Your assignment –
Throughout the records below, find each line holding "innych" and copy it.

===== Data to use

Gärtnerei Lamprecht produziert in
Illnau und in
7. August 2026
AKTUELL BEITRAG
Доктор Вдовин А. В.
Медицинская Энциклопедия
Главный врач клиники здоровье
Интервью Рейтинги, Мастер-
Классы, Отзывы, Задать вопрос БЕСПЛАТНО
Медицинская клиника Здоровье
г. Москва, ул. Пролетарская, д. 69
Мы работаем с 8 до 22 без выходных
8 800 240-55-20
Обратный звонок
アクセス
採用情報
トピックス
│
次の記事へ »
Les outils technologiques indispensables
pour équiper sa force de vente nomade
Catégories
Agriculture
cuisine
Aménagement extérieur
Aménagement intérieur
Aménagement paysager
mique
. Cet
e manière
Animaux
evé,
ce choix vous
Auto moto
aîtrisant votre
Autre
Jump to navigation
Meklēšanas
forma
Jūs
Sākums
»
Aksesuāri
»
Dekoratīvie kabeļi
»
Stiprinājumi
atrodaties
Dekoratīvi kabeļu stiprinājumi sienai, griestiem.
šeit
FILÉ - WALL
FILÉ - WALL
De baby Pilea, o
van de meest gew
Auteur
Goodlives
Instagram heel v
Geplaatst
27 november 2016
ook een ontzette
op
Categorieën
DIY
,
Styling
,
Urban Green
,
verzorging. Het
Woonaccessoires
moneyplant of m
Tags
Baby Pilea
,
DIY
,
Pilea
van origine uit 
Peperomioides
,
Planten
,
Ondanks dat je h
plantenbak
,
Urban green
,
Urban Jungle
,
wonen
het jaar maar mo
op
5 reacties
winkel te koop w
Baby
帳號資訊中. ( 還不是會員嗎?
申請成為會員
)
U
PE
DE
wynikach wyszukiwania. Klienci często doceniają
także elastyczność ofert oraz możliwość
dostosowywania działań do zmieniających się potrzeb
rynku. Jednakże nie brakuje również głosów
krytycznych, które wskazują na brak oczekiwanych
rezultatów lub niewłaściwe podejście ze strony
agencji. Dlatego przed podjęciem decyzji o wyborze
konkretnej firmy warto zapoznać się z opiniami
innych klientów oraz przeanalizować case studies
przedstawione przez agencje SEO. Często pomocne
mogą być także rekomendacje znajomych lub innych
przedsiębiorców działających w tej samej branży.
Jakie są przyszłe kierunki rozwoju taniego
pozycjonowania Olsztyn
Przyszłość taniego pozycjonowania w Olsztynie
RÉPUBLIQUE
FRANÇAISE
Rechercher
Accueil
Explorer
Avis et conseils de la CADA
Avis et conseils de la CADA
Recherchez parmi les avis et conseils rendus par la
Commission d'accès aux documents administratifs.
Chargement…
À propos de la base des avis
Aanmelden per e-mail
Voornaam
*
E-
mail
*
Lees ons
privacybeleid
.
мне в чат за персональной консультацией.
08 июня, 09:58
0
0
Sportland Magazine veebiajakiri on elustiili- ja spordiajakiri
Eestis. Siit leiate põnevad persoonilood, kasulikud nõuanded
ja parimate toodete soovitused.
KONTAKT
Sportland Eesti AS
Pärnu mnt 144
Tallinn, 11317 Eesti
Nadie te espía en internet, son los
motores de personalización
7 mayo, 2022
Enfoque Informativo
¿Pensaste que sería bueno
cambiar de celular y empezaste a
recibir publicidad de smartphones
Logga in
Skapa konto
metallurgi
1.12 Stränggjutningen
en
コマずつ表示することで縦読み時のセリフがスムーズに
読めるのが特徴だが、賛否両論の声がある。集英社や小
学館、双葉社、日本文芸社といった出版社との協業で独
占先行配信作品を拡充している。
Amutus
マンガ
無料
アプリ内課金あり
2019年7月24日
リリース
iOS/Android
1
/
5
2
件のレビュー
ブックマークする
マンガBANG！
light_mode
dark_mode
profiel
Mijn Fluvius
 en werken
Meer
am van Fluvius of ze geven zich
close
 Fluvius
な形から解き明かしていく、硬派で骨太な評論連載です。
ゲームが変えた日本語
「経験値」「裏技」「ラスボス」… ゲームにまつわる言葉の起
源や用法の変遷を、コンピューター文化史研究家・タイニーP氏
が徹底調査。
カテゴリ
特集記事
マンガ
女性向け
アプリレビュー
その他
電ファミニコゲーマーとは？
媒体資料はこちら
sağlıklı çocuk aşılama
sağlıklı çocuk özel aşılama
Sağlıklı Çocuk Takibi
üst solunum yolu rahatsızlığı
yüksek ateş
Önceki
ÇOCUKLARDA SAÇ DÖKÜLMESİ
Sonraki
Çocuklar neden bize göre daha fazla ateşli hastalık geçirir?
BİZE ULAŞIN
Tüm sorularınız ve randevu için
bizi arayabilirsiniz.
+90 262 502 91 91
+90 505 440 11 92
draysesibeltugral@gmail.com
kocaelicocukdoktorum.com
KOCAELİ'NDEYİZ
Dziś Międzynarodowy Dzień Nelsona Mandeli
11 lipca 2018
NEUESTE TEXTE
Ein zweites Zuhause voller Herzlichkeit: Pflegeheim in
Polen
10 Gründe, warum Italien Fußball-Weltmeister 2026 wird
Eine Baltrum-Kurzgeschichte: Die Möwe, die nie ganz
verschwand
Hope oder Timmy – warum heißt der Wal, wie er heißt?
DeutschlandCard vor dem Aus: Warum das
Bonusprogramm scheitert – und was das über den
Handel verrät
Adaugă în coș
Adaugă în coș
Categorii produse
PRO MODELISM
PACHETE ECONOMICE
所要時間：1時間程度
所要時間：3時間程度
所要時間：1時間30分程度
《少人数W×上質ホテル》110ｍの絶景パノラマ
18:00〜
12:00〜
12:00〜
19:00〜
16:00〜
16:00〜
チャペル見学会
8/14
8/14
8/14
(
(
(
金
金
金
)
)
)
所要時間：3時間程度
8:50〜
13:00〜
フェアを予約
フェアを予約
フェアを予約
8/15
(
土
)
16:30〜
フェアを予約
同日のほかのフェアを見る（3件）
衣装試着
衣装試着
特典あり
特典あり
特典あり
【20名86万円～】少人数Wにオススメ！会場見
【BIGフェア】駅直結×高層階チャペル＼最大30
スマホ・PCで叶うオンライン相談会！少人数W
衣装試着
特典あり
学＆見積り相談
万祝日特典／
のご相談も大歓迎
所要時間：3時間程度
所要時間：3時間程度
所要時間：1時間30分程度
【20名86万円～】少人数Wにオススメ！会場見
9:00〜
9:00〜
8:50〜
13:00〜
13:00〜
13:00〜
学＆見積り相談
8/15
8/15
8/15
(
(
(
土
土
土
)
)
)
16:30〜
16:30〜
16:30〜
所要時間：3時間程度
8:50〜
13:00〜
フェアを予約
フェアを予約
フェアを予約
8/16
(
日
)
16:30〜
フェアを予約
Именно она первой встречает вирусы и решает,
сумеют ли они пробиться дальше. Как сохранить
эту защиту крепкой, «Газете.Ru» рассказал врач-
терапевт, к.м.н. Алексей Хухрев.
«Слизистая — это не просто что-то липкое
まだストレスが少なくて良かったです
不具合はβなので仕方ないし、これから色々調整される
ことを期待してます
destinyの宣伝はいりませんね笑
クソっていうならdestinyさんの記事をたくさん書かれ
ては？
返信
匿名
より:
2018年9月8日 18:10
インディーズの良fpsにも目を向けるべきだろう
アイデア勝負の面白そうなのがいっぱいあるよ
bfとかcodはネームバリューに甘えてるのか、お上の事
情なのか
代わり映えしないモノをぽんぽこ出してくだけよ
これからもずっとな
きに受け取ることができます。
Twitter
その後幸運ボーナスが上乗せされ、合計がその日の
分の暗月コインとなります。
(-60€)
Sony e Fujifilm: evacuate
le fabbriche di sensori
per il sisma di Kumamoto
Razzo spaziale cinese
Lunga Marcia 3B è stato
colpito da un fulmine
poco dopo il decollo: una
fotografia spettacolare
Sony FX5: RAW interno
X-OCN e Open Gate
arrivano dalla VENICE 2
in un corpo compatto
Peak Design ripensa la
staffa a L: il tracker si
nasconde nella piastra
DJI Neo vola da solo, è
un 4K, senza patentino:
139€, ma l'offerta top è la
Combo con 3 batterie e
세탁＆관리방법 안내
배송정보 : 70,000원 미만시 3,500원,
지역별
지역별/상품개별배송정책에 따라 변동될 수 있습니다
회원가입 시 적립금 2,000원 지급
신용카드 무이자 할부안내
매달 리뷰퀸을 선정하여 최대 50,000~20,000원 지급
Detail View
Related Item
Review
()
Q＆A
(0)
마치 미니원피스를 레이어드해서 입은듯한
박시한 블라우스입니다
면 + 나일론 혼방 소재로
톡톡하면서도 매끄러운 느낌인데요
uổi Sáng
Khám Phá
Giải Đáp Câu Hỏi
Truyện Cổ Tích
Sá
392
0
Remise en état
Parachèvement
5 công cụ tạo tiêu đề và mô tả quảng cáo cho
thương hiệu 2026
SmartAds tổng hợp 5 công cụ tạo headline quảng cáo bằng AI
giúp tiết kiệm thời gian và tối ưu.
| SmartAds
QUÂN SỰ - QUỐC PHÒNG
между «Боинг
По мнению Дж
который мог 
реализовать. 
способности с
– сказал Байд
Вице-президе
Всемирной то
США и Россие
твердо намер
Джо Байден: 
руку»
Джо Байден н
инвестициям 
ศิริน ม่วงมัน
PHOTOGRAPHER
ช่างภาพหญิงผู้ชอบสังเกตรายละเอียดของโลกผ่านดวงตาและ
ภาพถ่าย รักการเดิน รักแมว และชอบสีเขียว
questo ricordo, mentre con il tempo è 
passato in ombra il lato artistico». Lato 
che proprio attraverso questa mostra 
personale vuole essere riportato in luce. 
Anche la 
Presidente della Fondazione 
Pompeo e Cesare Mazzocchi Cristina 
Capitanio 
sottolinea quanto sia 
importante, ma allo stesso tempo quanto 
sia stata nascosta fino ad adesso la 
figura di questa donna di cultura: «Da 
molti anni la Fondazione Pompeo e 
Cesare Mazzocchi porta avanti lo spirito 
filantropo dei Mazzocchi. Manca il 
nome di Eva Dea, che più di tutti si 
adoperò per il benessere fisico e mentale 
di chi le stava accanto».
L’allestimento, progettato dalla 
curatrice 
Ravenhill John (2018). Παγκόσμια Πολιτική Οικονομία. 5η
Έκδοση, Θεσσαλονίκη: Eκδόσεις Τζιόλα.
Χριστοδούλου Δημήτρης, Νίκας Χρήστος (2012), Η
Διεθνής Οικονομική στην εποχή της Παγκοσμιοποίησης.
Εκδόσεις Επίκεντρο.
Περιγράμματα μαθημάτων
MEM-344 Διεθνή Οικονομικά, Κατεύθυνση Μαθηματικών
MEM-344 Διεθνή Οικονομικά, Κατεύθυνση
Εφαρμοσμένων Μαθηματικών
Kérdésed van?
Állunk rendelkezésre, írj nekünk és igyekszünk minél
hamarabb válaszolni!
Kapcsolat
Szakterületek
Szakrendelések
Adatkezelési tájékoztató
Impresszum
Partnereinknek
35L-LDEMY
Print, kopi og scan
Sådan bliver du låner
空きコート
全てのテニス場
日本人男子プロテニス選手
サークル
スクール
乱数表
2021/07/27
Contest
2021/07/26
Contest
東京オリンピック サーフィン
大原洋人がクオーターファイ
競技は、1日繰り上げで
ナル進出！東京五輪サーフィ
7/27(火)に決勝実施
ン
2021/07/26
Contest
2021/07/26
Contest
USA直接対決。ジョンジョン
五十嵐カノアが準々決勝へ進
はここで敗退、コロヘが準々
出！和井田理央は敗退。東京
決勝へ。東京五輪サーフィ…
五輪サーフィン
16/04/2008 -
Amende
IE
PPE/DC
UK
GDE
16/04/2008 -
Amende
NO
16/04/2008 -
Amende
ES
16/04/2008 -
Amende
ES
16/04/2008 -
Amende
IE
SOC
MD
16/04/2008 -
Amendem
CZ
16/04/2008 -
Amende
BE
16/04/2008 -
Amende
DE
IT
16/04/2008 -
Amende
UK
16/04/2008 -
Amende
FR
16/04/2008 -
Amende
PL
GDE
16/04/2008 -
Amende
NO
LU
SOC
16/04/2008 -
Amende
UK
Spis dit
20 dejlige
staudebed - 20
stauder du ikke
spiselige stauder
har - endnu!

==========

Expected answer –
innych klientów oraz przeanalizować case studies
mogą być także rekomendacje znajomych lub innych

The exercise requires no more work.